▸ **What the task requires**: In the data below, reproduce word for word everything from the line containing "6. Anticiper et Préparer l’Avenir" down to the line containing "l’inspiration en visualisant", including both of those lines.

▸ **Provided information**:

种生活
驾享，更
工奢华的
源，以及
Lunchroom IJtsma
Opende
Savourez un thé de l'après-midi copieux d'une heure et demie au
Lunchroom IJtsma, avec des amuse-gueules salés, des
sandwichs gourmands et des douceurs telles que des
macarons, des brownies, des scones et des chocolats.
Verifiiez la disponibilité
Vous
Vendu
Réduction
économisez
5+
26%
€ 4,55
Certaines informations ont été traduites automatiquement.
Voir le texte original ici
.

--

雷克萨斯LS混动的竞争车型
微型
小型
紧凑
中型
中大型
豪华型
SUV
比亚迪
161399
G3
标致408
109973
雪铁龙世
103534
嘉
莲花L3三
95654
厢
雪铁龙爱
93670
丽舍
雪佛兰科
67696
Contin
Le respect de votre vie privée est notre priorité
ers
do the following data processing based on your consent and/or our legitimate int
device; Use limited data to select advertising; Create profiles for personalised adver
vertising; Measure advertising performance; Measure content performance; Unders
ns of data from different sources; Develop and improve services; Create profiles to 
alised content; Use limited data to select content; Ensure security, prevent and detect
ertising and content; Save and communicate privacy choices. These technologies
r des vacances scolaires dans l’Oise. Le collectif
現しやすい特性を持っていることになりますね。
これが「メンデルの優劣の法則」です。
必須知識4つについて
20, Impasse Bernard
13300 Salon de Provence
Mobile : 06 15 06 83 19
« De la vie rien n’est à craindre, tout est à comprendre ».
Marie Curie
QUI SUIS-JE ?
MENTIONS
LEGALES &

==

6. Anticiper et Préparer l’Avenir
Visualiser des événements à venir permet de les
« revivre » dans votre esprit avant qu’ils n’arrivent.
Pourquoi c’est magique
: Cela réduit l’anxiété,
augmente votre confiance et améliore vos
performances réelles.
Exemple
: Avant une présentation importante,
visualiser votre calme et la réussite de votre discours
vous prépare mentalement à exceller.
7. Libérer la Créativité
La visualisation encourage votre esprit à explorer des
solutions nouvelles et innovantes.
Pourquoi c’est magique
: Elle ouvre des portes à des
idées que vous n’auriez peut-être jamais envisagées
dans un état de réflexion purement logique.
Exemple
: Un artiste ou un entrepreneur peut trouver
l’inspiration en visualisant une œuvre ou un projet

▸ **Finished exercise**:
6. Anticiper et Préparer l’Avenir
Visualiser des événements à venir permet de les
« revivre » dans votre esprit avant qu’ils n’arrivent.
Pourquoi c’est magique
: Cela réduit l’anxiété,
augmente votre confiance et améliore vos
performances réelles.
Exemple
: Avant une présentation importante,
visualiser votre calme et la réussite de votre discours
vous prépare mentalement à exceller.
7. Libérer la Créativité
La visualisation encourage votre esprit à explorer des
solutions nouvelles et innovantes.
Pourquoi c’est magique
: Elle ouvre des portes à des
idées que vous n’auriez peut-être jamais envisagées
dans un état de réflexion purement logique.
Exemple
: Un artiste ou un entrepreneur peut trouver
l’inspiration en visualisant une œuvre ou un projet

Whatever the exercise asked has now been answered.